Wesprzyj nas już teraz!
Minister przedsiębiorczości i technologii Jadwiga Emilewicz stwierdziła, że prezentowane ostatnio w mediach raporty „są mało wiarygodne bądź bazują na niewielkiej liczbie danych” – informuje „Gazeta Polska Codziennie”.
Raport tworzony przez resort Emilewicz analizuje trendy w handlu detalicznym już od roku 2014. Uwzględniono w nim także „dane dotyczące m.in. liczby podmiotów prowadzących handel detaliczny, zachowań konsumentów w czasie wolnym w niedzielę i ruchu na indywidualnych kontach bankowych w piątki, soboty i poniedziałki, który zbadano dzięki uprzejmości PKO BP” – podaje „GPC”.

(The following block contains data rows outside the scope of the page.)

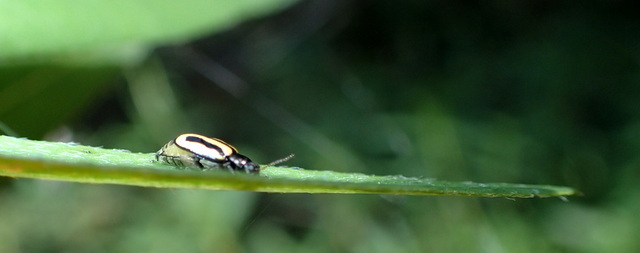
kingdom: Animalia
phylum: Arthropoda
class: Insecta
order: Coleoptera
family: Chrysomelidae
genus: Agasicles
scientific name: Agasicles hygrophila
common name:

Ministerstwo uważa, że raport rządowy prezentuje inny obraz niż ten, jaki wynika z analiz przeprowadzonych na zlecenie sieci handlowych – a więc podmiotów bezpośrednio zainteresowanych likwidacją zakazu. W ocenie Jadwigi Emilewicz, z ministerialnych badań wynika, że w wyniku wprowadzenia zakazu handlu w niedzielę zachowania Polaków zmieniły się w sposób pozytywny. Np. społeczeństwo w większym stopniu korzysta z usług branży turystycznej. Zyskała ona na zakazie handlu.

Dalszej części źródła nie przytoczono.